Feministen haben besseren Sex
Übrigens klafft auch in diesem Bereich noch immer eine Lücke, der sogenannte Orgasm Gap, zwischen den Geschlechtern: Frauen nehmen aus ihren Schäferstündchen wesentlich seltener Orgasmen mit als Männer, und das, obwohl sie sogar multipel können. Rücken Sie das Vergnügen der Frau also an die gleiche Stelle wie Ihr eigenes, und sie wird noch mehr auf Sie abfahren, als sie es ohnehin schon tut. Was wiederum Sie geiler macht.
Außerdem wird auch hier alles viel besser, weil freizügiger, sobald wir unsere Ideen von „Der Mann macht dies, die Frau macht jenes“ in die Tonne kloppen. Das nennt sich dann Repertoire-Erweiterung und eröffnet ganze Horizonte.
Werden Sie Mitglied im Club der großartigen Typen
Sie sehen, der Feminismus will Sie nicht knechten. Ganz im Gegenteil: Er führt zu mehr Freiheit – und zwar für beide Geschlechter. Grund genug also, sich auch als Mann zu ihm zu bekennen. Sie wären damit in einem Club mit großartigen Typen wie Barack Obama. Oder Justin Trudeau, der findet: „Männer können nicht nur, Männer sollten Feministen sein!“
Machen Sie also den Mund auf, wenn jemand über dicke Frauen oder Schlampen herzieht oder diese dämlichen Frauen-und-Technik-Sprüche bringt. Denken Sie nach, bevor Sie über Gehälter entscheiden, oder sensibilisieren Sie Ihren Chef dafür. Sehen Sie sich Ihren eigenen Beziehungsalltag an. Schließen Sie die Lücken. Und schauen Sie doch mal bei den Jungs von www.male-feminists-europe.org rein. Die können Ihnen das Ganze noch mal aus männlicher Perspektive auseinanderlegen.

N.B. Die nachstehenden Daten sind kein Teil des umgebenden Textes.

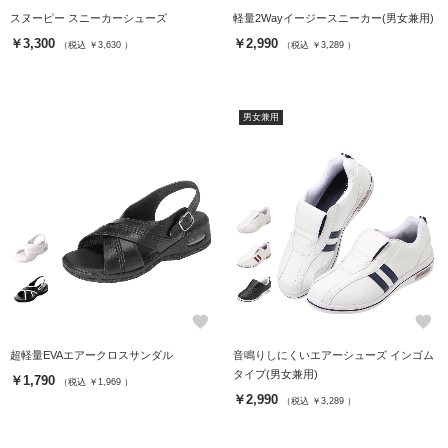
スヌーピー スニーカーシューズ
軽量2Wayイージースニーカー(男女兼用)
￥3,300
￥2,990
（税込 ￥3,630 ）
（税込 ￥3,289 ）
男女兼用
favorite
favorite
超軽量EVAエアークロスサンダル
音鳴りしにくいエアーシューズ インゴム
タイプ(男女兼用)
￥1,790
（税込 ￥1,969 ）
￥2,990
（税込 ￥3,289 ）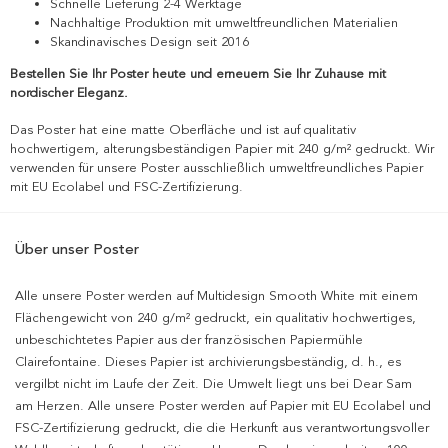
Schnelle Lieferung 2-4 Werktage
Nachhaltige Produktion mit umweltfreundlichen Materialien
Skandinavisches Design seit 2016
Bestellen Sie Ihr Poster heute und erneuern Sie Ihr Zuhause mit
nordischer Eleganz.
Das Poster hat eine matte Oberfläche und ist auf qualitativ
hochwertigem, alterungsbeständigen Papier mit 240 g/m² gedruckt. Wir
verwenden für unsere Poster ausschließlich umweltfreundliches Papier
mit EU Ecolabel und FSC-Zertifizierung.
Über unser Poster
Alle unsere Poster werden auf Multidesign Smooth White mit einem
Flächengewicht von 240 g/m² gedruckt, ein qualitativ hochwertiges,
unbeschichtetes Papier aus der französischen Papiermühle
Clairefontaine. Dieses Papier ist archivierungsbeständig, d. h., es
vergilbt nicht im Laufe der Zeit. Die Umwelt liegt uns bei Dear Sam
am Herzen. Alle unsere Poster werden auf Papier mit EU Ecolabel und
FSC-Zertifizierung gedruckt, die die Herkunft aus verantwortungsvoller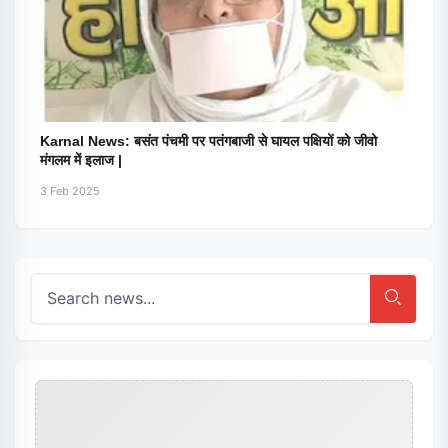
Karnal News: बसंत पंचमी पर पतंगबाजी से घायल पक्षियों को जीवो
मंगलम में इलाज |
3 Feb 2025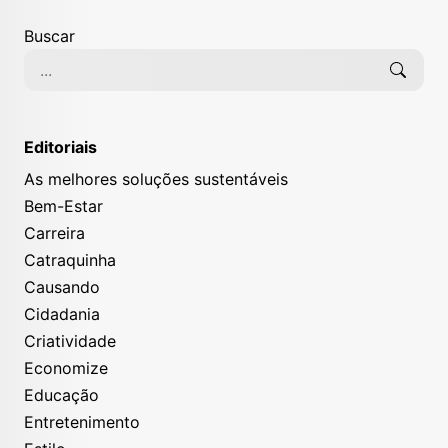
Buscar
Editoriais
As melhores soluções sustentáveis
Bem-Estar
Carreira
Catraquinha
Causando
Cidadania
Criatividade
Economize
Educação
Entretenimento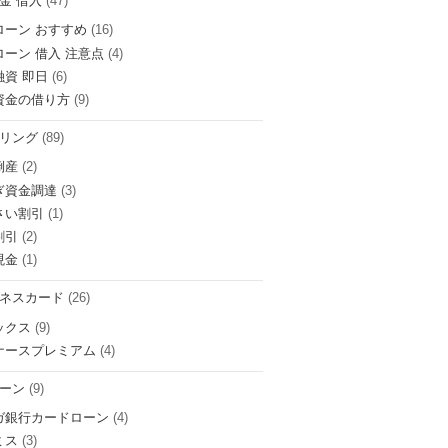
金 借入
(47)
ローン おすすめ
(16)
ローン 借入 注意点
(4)
融資 即日
(6)
資金の借り方
(9)
リング
(89)
倒産
(2)
ぎ資金調達
(3)
さい割引
(1)
割引
(2)
現金
(1)
ネスカード
(26)
ックス
(9)
ナースプレミアム
(4)
ーン
(9)
ガ銀行カードローン
(4)
ミス
(3)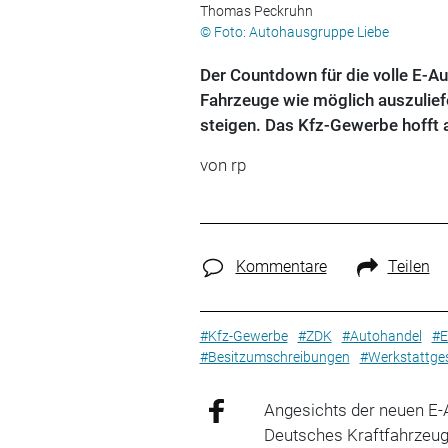
Thomas Peckruhn
© Foto: Autohausgruppe Liebe
Der Countdown für die volle E-Au
Fahrzeuge wie möglich auszulie
steigen. Das Kfz-Gewerbe hofft 
von rp
Kommentare
Teilen
#Kfz-Gewerbe
#ZDK
#Autohandel
#E
#Besitzumschreibungen
#Werkstattge
Angesichts der neuen E-
Deutsches Kraftfahrzeu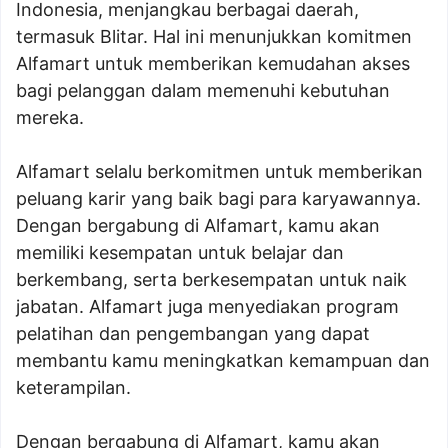
Indonesia, menjangkau berbagai daerah,
termasuk Blitar. Hal ini menunjukkan komitmen
Alfamart untuk memberikan kemudahan akses
bagi pelanggan dalam memenuhi kebutuhan
mereka.
Alfamart selalu berkomitmen untuk memberikan
peluang karir yang baik bagi para karyawannya.
Dengan bergabung di Alfamart, kamu akan
memiliki kesempatan untuk belajar dan
berkembang, serta berkesempatan untuk naik
jabatan. Alfamart juga menyediakan program
pelatihan dan pengembangan yang dapat
membantu kamu meningkatkan kemampuan dan
keterampilan.
Dengan bergabung di Alfamart, kamu akan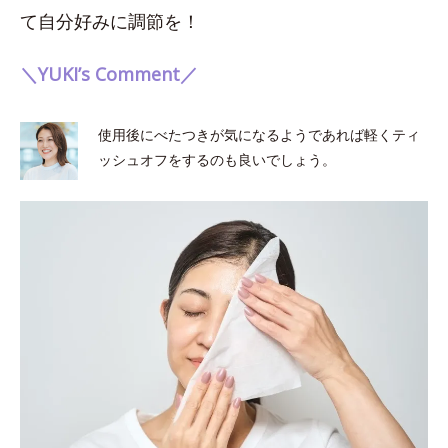
て自分好みに調節を！
＼YUKI’s Comment／
使用後にべたつきが気になるようであれば軽くティ
ッシュオフをするのも良いでしょう。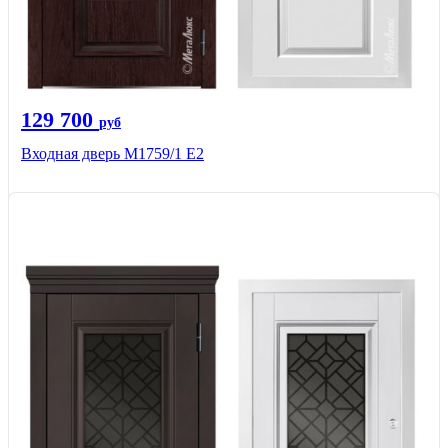
129 700
руб
Входная дверь М1759/1 Е2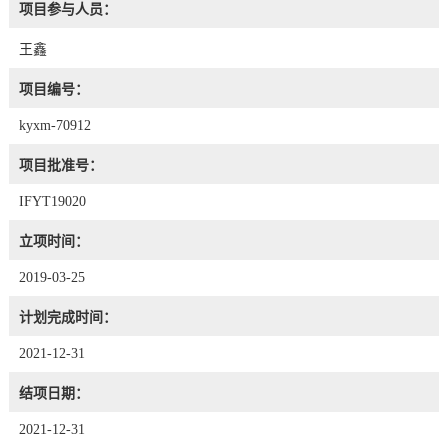
项目参与人员：
王鑫
项目编号：
kyxm-70912
项目批准号：
IFYT19020
立项时间：
2019-03-25
计划完成时间：
2021-12-31
结项日期：
2021-12-31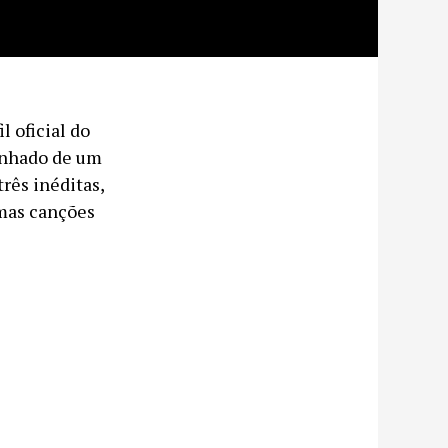
 oficial do
anhado de um
rês inéditas,
mas canções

Die Zukunft gehört uns allen
Ja, möglicherweise wird das Ganze anstrengend. Ja, Sie werden vielleicht von den etwas tumberen Ihrer Buddys schief angeschaut werden. Und am Montag haben Sie dann auch noch einen verspannten Nacken, weil Ihr Kopf so lange zwischen den Beinen Ihrer Liebsten gesteckt hat. Niemand hat je behauptet, dass Veränderungen unkompliziert seien. Dafür sind sie verdammt aufregend.
Und übrigens, die „The future is female“-T-Shirts sind nur ein Trick, um Ihre Aufmerksamkeit zu bekommen. Die Zukunft kann nicht weiblich sein, weiß doch jeder. Sie gehört uns allen.